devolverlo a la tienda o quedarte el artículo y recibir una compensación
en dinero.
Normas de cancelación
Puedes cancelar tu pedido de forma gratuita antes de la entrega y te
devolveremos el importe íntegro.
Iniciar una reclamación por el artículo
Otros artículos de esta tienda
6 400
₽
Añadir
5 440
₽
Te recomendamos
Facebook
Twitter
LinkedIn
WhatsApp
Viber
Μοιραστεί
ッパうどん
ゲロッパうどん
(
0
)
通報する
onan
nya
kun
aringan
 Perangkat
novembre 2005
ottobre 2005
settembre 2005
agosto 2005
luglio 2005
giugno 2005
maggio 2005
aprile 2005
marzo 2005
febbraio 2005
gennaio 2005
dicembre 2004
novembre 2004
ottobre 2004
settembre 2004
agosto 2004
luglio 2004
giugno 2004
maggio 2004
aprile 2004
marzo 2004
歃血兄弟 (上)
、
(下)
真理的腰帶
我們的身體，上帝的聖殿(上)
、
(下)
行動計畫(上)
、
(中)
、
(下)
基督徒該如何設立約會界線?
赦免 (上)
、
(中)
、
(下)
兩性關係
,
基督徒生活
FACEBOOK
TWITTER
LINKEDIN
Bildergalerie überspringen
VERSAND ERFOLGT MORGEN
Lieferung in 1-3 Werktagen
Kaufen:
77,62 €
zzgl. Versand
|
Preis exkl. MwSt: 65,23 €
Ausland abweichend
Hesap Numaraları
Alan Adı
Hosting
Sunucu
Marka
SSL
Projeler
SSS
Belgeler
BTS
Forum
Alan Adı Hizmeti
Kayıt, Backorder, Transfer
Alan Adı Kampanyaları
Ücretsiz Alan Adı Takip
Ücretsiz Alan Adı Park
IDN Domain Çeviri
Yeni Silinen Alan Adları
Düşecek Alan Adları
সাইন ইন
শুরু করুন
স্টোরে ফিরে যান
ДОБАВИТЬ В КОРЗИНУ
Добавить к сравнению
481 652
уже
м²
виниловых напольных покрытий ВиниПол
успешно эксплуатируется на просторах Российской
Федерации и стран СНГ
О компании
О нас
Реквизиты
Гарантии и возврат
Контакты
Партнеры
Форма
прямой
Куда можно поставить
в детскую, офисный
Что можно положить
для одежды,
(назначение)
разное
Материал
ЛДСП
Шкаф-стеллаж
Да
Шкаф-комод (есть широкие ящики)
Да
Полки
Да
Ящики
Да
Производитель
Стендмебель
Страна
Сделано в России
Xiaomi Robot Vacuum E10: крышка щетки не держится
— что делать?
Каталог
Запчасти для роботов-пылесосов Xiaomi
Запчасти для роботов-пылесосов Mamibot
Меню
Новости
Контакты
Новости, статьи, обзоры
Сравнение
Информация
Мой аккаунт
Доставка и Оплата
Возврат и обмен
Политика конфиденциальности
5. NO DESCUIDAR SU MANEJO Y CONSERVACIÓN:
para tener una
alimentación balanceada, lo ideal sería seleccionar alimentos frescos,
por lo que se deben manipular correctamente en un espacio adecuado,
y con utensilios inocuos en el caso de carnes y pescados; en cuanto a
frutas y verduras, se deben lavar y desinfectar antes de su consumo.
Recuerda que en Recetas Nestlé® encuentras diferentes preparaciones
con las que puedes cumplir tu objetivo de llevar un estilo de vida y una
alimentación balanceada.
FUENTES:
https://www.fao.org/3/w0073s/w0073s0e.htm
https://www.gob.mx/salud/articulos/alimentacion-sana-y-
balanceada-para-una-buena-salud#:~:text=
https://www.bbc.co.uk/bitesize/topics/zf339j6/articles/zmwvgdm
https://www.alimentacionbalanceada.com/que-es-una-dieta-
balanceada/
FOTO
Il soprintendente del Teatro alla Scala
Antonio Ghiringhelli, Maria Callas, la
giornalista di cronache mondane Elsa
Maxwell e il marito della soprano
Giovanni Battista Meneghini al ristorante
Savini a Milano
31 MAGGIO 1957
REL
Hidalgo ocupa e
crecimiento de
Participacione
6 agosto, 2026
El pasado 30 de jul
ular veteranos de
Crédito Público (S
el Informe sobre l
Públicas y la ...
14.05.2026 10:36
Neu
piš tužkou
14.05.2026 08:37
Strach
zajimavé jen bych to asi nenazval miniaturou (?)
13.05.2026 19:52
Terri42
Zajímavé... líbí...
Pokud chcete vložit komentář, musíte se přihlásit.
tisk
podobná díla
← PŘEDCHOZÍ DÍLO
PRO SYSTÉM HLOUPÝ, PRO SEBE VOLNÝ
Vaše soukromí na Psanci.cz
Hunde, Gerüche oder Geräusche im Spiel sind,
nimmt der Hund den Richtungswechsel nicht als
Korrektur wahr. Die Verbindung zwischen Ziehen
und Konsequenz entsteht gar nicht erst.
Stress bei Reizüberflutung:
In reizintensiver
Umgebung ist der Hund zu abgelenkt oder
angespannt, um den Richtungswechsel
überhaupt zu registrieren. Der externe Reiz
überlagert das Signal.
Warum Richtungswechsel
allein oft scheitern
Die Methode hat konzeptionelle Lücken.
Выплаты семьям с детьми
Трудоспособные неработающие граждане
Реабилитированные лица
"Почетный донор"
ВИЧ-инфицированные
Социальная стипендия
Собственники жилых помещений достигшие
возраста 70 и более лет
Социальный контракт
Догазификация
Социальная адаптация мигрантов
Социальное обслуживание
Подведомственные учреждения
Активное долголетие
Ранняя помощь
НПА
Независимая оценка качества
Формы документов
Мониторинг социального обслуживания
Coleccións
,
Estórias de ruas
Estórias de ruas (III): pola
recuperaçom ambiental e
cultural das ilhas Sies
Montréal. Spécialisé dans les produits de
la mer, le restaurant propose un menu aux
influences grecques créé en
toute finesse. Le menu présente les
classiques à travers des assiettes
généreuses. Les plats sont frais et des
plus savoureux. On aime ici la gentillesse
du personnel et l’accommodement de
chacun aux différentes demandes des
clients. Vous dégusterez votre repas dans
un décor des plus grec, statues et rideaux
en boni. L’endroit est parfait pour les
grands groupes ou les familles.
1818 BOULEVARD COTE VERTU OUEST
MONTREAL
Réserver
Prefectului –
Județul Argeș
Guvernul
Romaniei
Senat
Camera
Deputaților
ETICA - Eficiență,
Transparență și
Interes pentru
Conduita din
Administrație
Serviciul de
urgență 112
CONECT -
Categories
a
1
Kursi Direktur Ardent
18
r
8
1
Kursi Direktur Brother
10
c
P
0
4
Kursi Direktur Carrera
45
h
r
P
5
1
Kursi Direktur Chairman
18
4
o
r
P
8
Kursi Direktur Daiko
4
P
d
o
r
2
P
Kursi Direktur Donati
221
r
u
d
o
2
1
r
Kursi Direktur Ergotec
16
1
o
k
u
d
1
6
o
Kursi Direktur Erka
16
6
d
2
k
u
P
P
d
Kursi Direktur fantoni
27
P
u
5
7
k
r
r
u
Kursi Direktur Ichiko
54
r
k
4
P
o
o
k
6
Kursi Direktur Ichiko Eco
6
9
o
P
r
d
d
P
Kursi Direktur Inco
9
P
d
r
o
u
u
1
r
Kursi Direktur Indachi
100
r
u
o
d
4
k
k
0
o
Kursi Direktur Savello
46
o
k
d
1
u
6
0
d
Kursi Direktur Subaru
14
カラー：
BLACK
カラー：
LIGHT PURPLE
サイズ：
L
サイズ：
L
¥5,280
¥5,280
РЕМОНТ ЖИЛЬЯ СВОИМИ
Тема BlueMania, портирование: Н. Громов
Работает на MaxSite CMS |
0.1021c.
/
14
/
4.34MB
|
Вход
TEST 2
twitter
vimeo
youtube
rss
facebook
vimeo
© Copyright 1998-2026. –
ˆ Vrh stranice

-=-=-=-=-

* The problem:
Print each record again. Nothing may be left out.

* Response:
devolverlo a la tienda o quedarte el artículo y recibir una compensación
en dinero.
Normas de cancelación
Puedes cancelar tu pedido de forma gratuita antes de la entrega y te
devolveremos el importe íntegro.
Iniciar una reclamación por el artículo
Otros artículos de esta tienda
6 400
₽
Añadir
5 440
₽
Te recomendamos
Facebook
Twitter
LinkedIn
WhatsApp
Viber
Μοιραστεί
ッパうどん
ゲロッパうどん
(
0
)
通報する
onan
nya
kun
aringan
 Perangkat
novembre 2005
ottobre 2005
settembre 2005
agosto 2005
luglio 2005
giugno 2005
maggio 2005
aprile 2005
marzo 2005
febbraio 2005
gennaio 2005
dicembre 2004
novembre 2004
ottobre 2004
settembre 2004
agosto 2004
luglio 2004
giugno 2004
maggio 2004
aprile 2004
marzo 2004
歃血兄弟 (上)
、
(下)
真理的腰帶
我們的身體，上帝的聖殿(上)
、
(下)
行動計畫(上)
、
(中)
、
(下)
基督徒該如何設立約會界線?
赦免 (上)
、
(中)
、
(下)
兩性關係
,
基督徒生活
FACEBOOK
TWITTER
LINKEDIN
Bildergalerie überspringen
VERSAND ERFOLGT MORGEN
Lieferung in 1-3 Werktagen
Kaufen:
77,62 €
zzgl. Versand
|
Preis exkl. MwSt: 65,23 €
Ausland abweichend
Hesap Numaraları
Alan Adı
Hosting
Sunucu
Marka
SSL
Projeler
SSS
Belgeler
BTS
Forum
Alan Adı Hizmeti
Kayıt, Backorder, Transfer
Alan Adı Kampanyaları
Ücretsiz Alan Adı Takip
Ücretsiz Alan Adı Park
IDN Domain Çeviri
Yeni Silinen Alan Adları
Düşecek Alan Adları
সাইন ইন
শুরু করুন
স্টোরে ফিরে যান
ДОБАВИТЬ В КОРЗИНУ
Добавить к сравнению
481 652
уже
м²
виниловых напольных покрытий ВиниПол
успешно эксплуатируется на просторах Российской
Федерации и стран СНГ
О компании
О нас
Реквизиты
Гарантии и возврат
Контакты
Партнеры
Форма
прямой
Куда можно поставить
в детскую, офисный
Что можно положить
для одежды,
(назначение)
разное
Материал
ЛДСП
Шкаф-стеллаж
Да
Шкаф-комод (есть широкие ящики)
Да
Полки
Да
Ящики
Да
Производитель
Стендмебель
Страна
Сделано в России
Xiaomi Robot Vacuum E10: крышка щетки не держится
— что делать?
Каталог
Запчасти для роботов-пылесосов Xiaomi
Запчасти для роботов-пылесосов Mamibot
Меню
Новости
Контакты
Новости, статьи, обзоры
Сравнение
Информация
Мой аккаунт
Доставка и Оплата
Возврат и обмен
Политика конфиденциальности
5. NO DESCUIDAR SU MANEJO Y CONSERVACIÓN:
para tener una
alimentación balanceada, lo ideal sería seleccionar alimentos frescos,
por lo que se deben manipular correctamente en un espacio adecuado,
y con utensilios inocuos en el caso de carnes y pescados; en cuanto a
frutas y verduras, se deben lavar y desinfectar antes de su consumo.
Recuerda que en Recetas Nestlé® encuentras diferentes preparaciones
con las que puedes cumplir tu objetivo de llevar un estilo de vida y una
alimentación balanceada.
FUENTES:
https://www.fao.org/3/w0073s/w0073s0e.htm
https://www.gob.mx/salud/articulos/alimentacion-sana-y-
balanceada-para-una-buena-salud#:~:text=
https://www.bbc.co.uk/bitesize/topics/zf339j6/articles/zmwvgdm
https://www.alimentacionbalanceada.com/que-es-una-dieta-
balanceada/
FOTO
Il soprintendente del Teatro alla Scala
Antonio Ghiringhelli, Maria Callas, la
giornalista di cronache mondane Elsa
Maxwell e il marito della soprano
Giovanni Battista Meneghini al ristorante
Savini a Milano
31 MAGGIO 1957
REL
Hidalgo ocupa e
crecimiento de
Participacione
6 agosto, 2026
El pasado 30 de jul
ular veteranos de
Crédito Público (S
el Informe sobre l
Públicas y la ...
14.05.2026 10:36
Neu
piš tužkou
14.05.2026 08:37
Strach
zajimavé jen bych to asi nenazval miniaturou (?)
13.05.2026 19:52
Terri42
Zajímavé... líbí...
Pokud chcete vložit komentář, musíte se přihlásit.
tisk
podobná díla
← PŘEDCHOZÍ DÍLO
PRO SYSTÉM HLOUPÝ, PRO SEBE VOLNÝ
Vaše soukromí na Psanci.cz
Hunde, Gerüche oder Geräusche im Spiel sind,
nimmt der Hund den Richtungswechsel nicht als
Korrektur wahr. Die Verbindung zwischen Ziehen
und Konsequenz entsteht gar nicht erst.
Stress bei Reizüberflutung:
In reizintensiver
Umgebung ist der Hund zu abgelenkt oder
angespannt, um den Richtungswechsel
überhaupt zu registrieren. Der externe Reiz
überlagert das Signal.
Warum Richtungswechsel
allein oft scheitern
Die Methode hat konzeptionelle Lücken.
Выплаты семьям с детьми
Трудоспособные неработающие граждане
Реабилитированные лица
"Почетный донор"
ВИЧ-инфицированные
Социальная стипендия
Собственники жилых помещений достигшие
возраста 70 и более лет
Социальный контракт
Догазификация
Социальная адаптация мигрантов
Социальное обслуживание
Подведомственные учреждения
Активное долголетие
Ранняя помощь
НПА
Независимая оценка качества
Формы документов
Мониторинг социального обслуживания
Coleccións
,
Estórias de ruas
Estórias de ruas (III): pola
recuperaçom ambiental e
cultural das ilhas Sies
Montréal. Spécialisé dans les produits de
la mer, le restaurant propose un menu aux
influences grecques créé en
toute finesse. Le menu présente les
classiques à travers des assiettes
généreuses. Les plats sont frais et des
plus savoureux. On aime ici la gentillesse
du personnel et l’accommodement de
chacun aux différentes demandes des
clients. Vous dégusterez votre repas dans
un décor des plus grec, statues et rideaux
en boni. L’endroit est parfait pour les
grands groupes ou les familles.
1818 BOULEVARD COTE VERTU OUEST
MONTREAL
Réserver
Prefectului –
Județul Argeș
Guvernul
Romaniei
Senat
Camera
Deputaților
ETICA - Eficiență,
Transparență și
Interes pentru
Conduita din
Administrație
Serviciul de
urgență 112
CONECT -
Categories
a
1
Kursi Direktur Ardent
18
r
8
1
Kursi Direktur Brother
10
c
P
0
4
Kursi Direktur Carrera
45
h
r
P
5
1
Kursi Direktur Chairman
18
4
o
r
P
8
Kursi Direktur Daiko
4
P
d
o
r
2
P
Kursi Direktur Donati
221
r
u
d
o
2
1
r
Kursi Direktur Ergotec
16
1
o
k
u
d
1
6
o
Kursi Direktur Erka
16
6
d
2
k
u
P
P
d
Kursi Direktur fantoni
27
P
u
5
7
k
r
r
u
Kursi Direktur Ichiko
54
r
k
4
P
o
o
k
6
Kursi Direktur Ichiko Eco
6
9
o
P
r
d
d
P
Kursi Direktur Inco
9
P
d
r
o
u
u
1
r
Kursi Direktur Indachi
100
r
u
o
d
4
k
k
0
o
Kursi Direktur Savello
46
o
k
d
1
u
6
0
d
Kursi Direktur Subaru
14
カラー：
BLACK
カラー：
LIGHT PURPLE
サイズ：
L
サイズ：
L
¥5,280
¥5,280
РЕМОНТ ЖИЛЬЯ СВОИМИ
Тема BlueMania, портирование: Н. Громов
Работает на MaxSite CMS |
0.1021c.
/
14
/
4.34MB
|
Вход
TEST 2
twitter
vimeo
youtube
rss
facebook
vimeo
© Copyright 1998-2026. –
ˆ Vrh stranice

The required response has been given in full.